Sat, April 6, 4:10 to 6:10pm, Metro Toronto Convention Centre, Floor: 200 Level, Room 201B

Abstract

Purpose. Images of teachers have been at the center of debates about educational policy for decades. People talk about teachers in ways that are rooted in historical discussions about teachers as professionals (or not), autonomous (or not), or skilled (or not). This paper investigates how deliberations about instructional policy pulls in ideas about teachers salient in the broader policy environment. We investigate the degree to which images of teachers shape district-level deliberative processes and have consequences for resulting policies.
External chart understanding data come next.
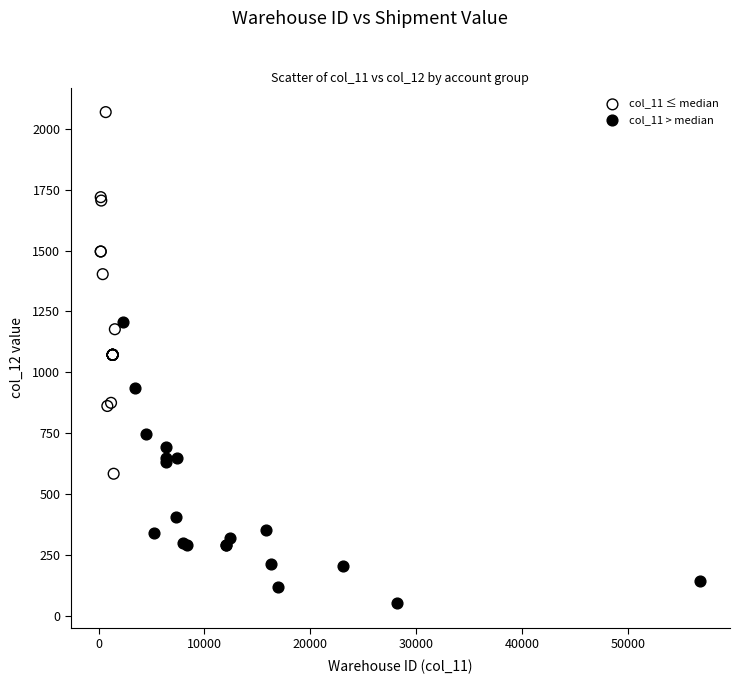

Which series contains the lowest Y value?

col_11 > median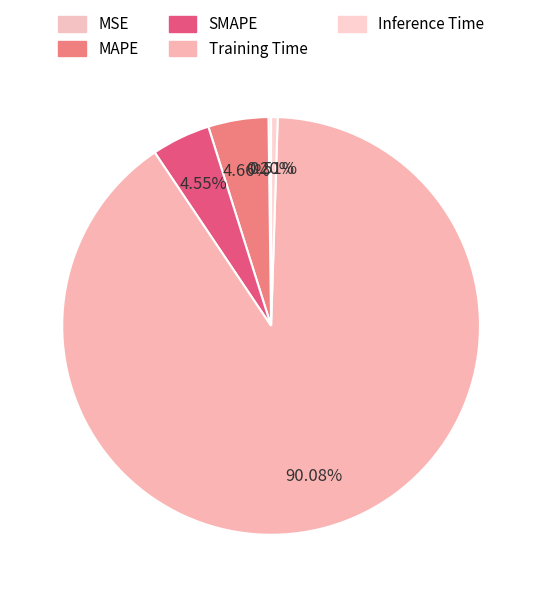

How many slices are in this pie chart?

5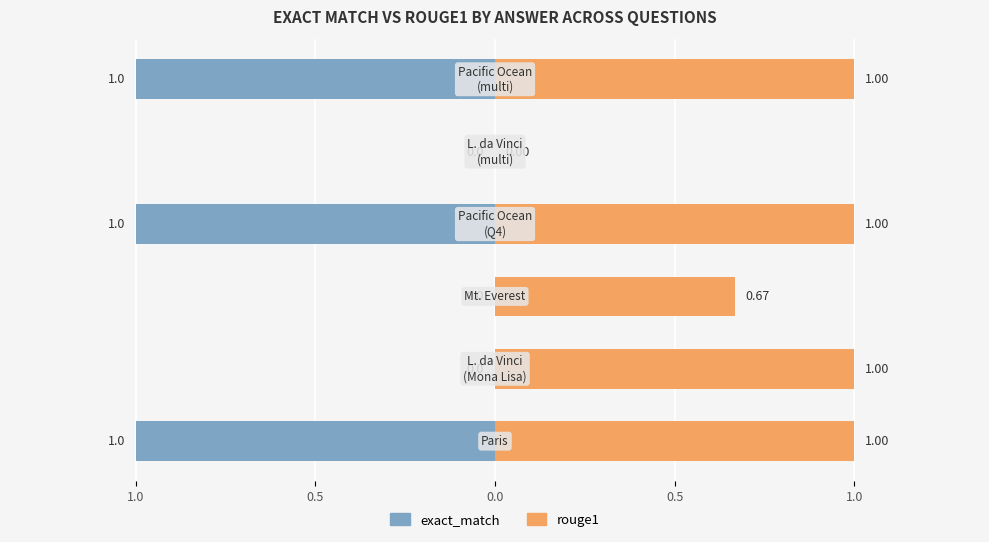

What is the difference between the highest and lowest values at 0.0?

0.7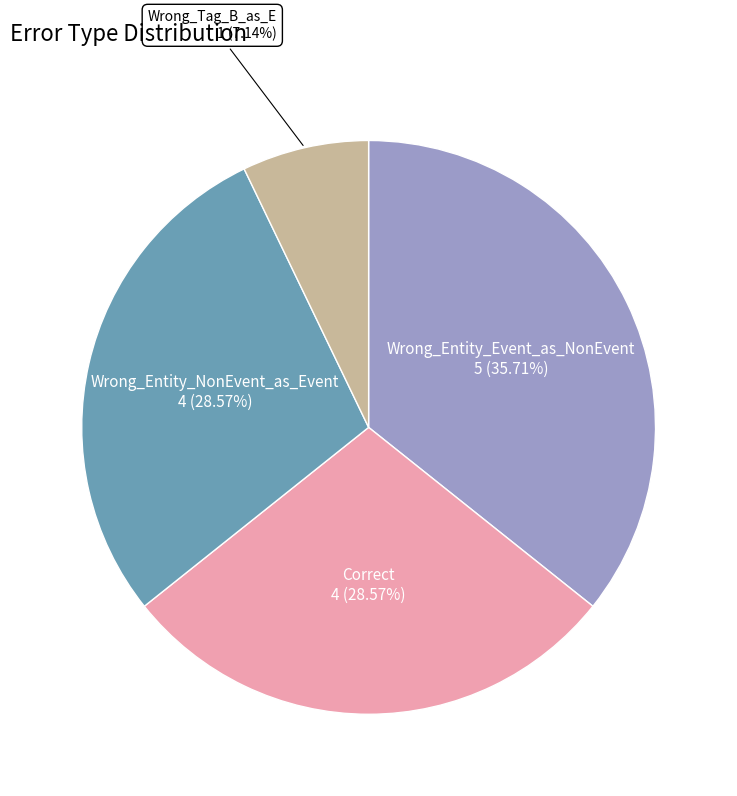

To the nearest percent, what is the average slice percentage?

25%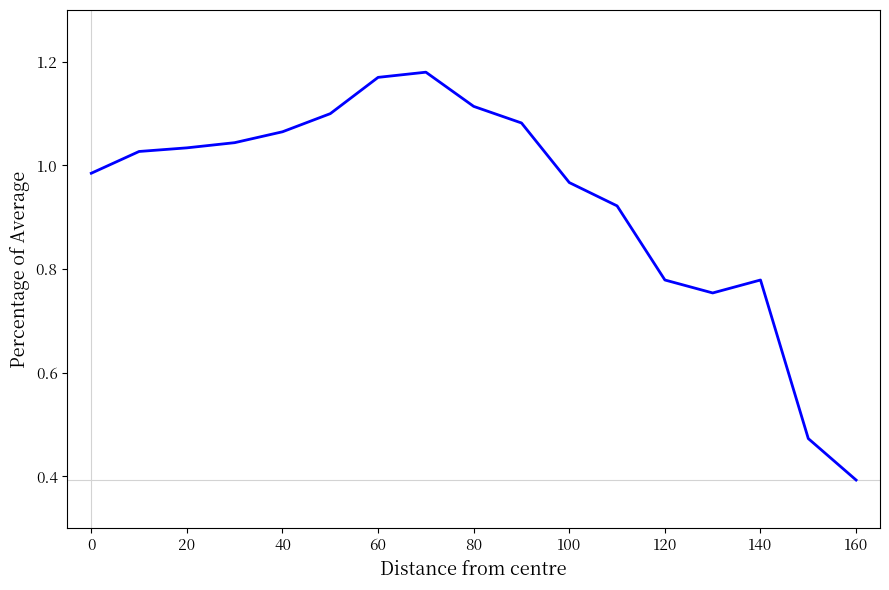

What is the minimum value shown in the chart?

0.4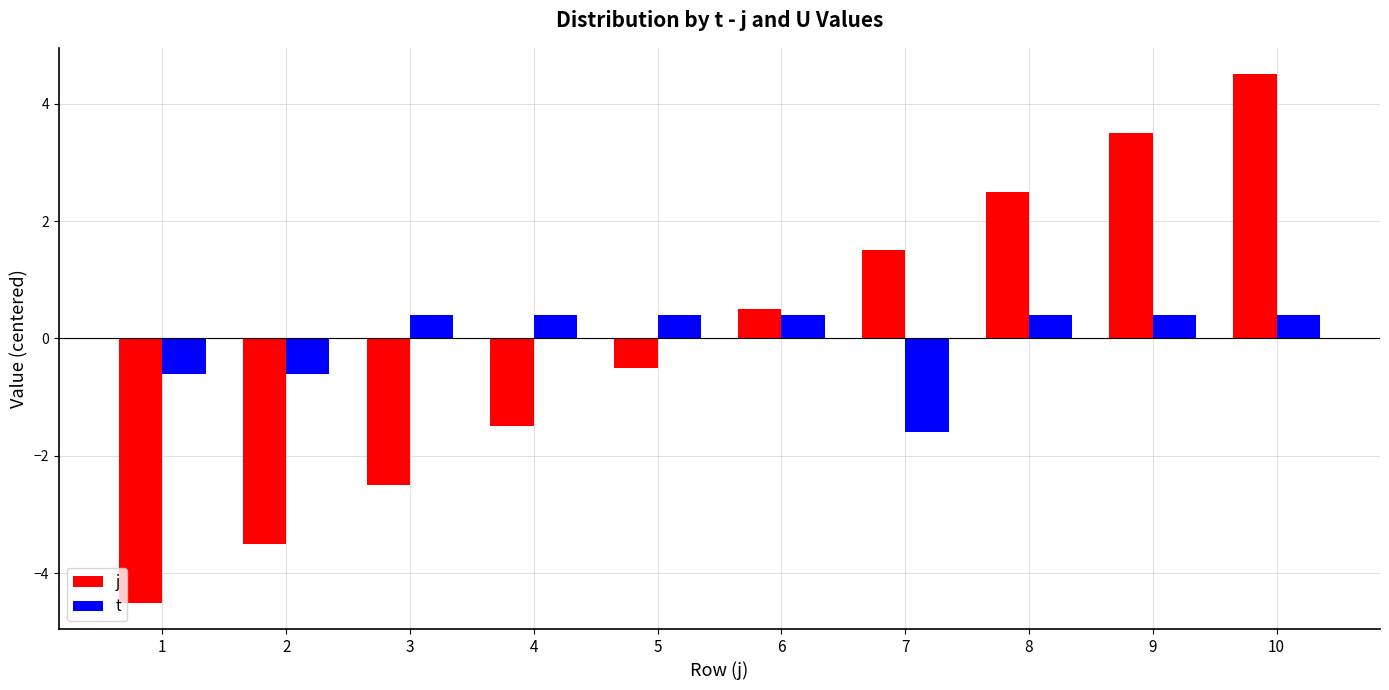

Which series changed the most between 2 and 6?

j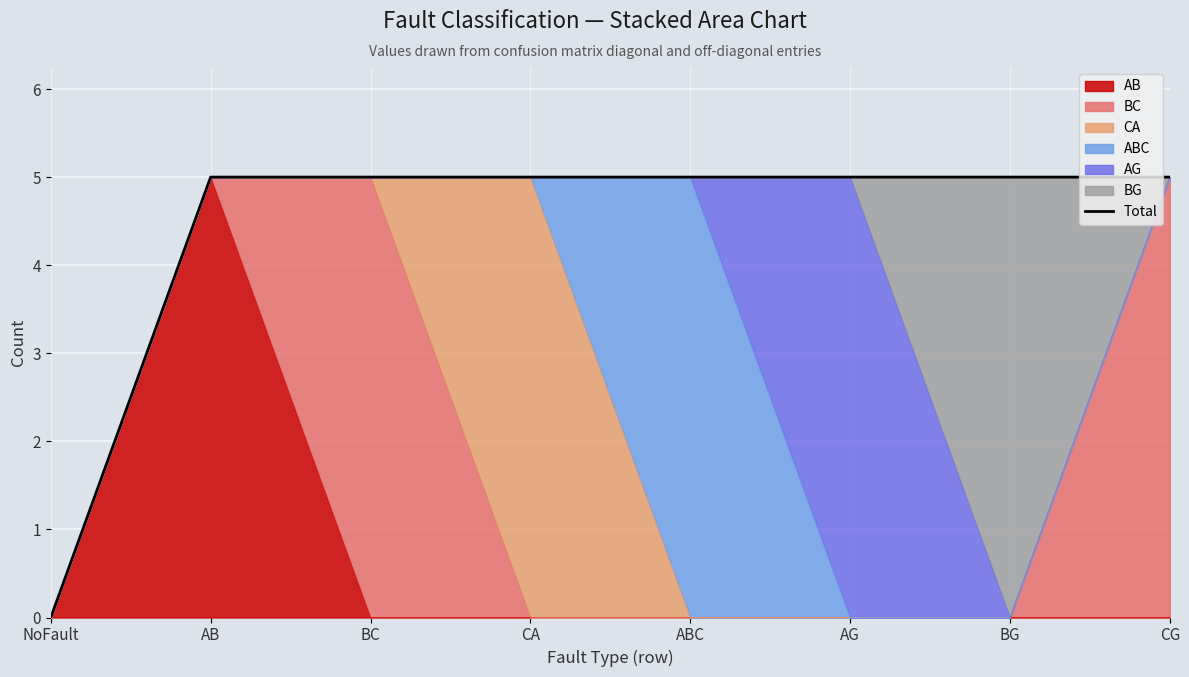

What value does the data have at ABC?

5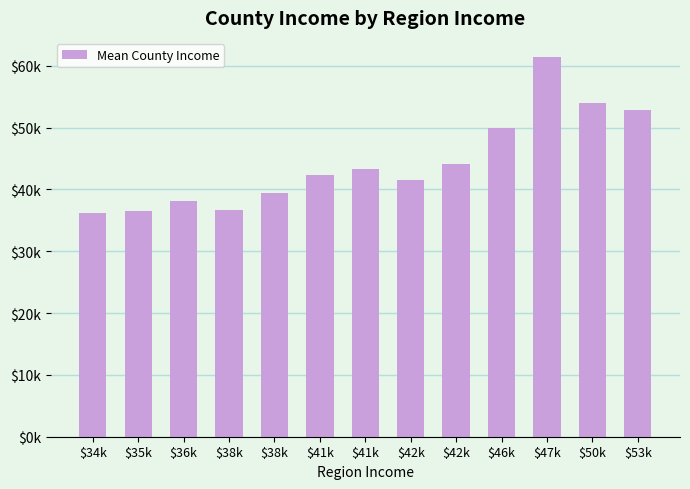

Does the chart contain any negative values?

No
Framework. Ideas present in the public sphere - such as pervading perceptions of teacher professionalism, skill, and capacity – are consequential in the decision-making arena. These ideas can influence both policymakers’ agenda setting and policy responses (Kingdon, 1995). More deeply, these images can embed in policy in ways that influence structure, culture, and routines on the ground (Scott, Rueff, Mendel, & Caronna, 2000). While theory suggests that certain actors influence the uptake of some ideas over others (Fligstein, 2001), we know less about the process by which ideas in the environment become embedded in policy. We study the processes of mobilization and persuasion that are set in motion as district staff make curricular decisions.

Methods and data. We drew on 2.5 years of observation data from one urban district related to two strands of mathematics policy deliberation—one which designs curriculum and one which selects curriculum. We employed an iterative coding process by first creating a typology of teacher images based on both existing literature and our data. Next, we identified key decision-points—moments when agreement existed across multiple deliberators either in or outside of the meeting—I n each deliberation. We then analyzed the role (if any) teacher images played in each decision-point by identifying and coding how teachers were invoked leading up to the decision. This coding enabled us to analyze the role of teacher images in the resulting policies.

Results. The typology of teacher images included antagonist, influencer, laborer, martyr, naïve, professional, artisan. District leaders drew on these images as they engaged in discussion across the two deliberations. Applying this typology to the deliberations revealed that while some teacher images were more commonly invoked, they played less of a role in consequential decisions. For instance, the image of teacher as a professional shaped the final policy documents more than the image of teacher as laborer although teacher as laborer was invoked more frequently. Additionally, the type of deliberation influenced the prevalence of certain teacher images. For example, in the designing curriculum deliberation, as deliberators weighed how much teacher guidance they should provide in the math curriculum, images of teachers as laborer vs. professional were often discussed in tension with each other.

Scholarly significance. These findings provide insight into the processes that unfold as district leaders create policy for teachers. They reveal the teacher images that are in play and delineate the more nuanced roles they play in the deliberations. Importantly, these deliberations result in policies that play a role in how teachers carry out their work.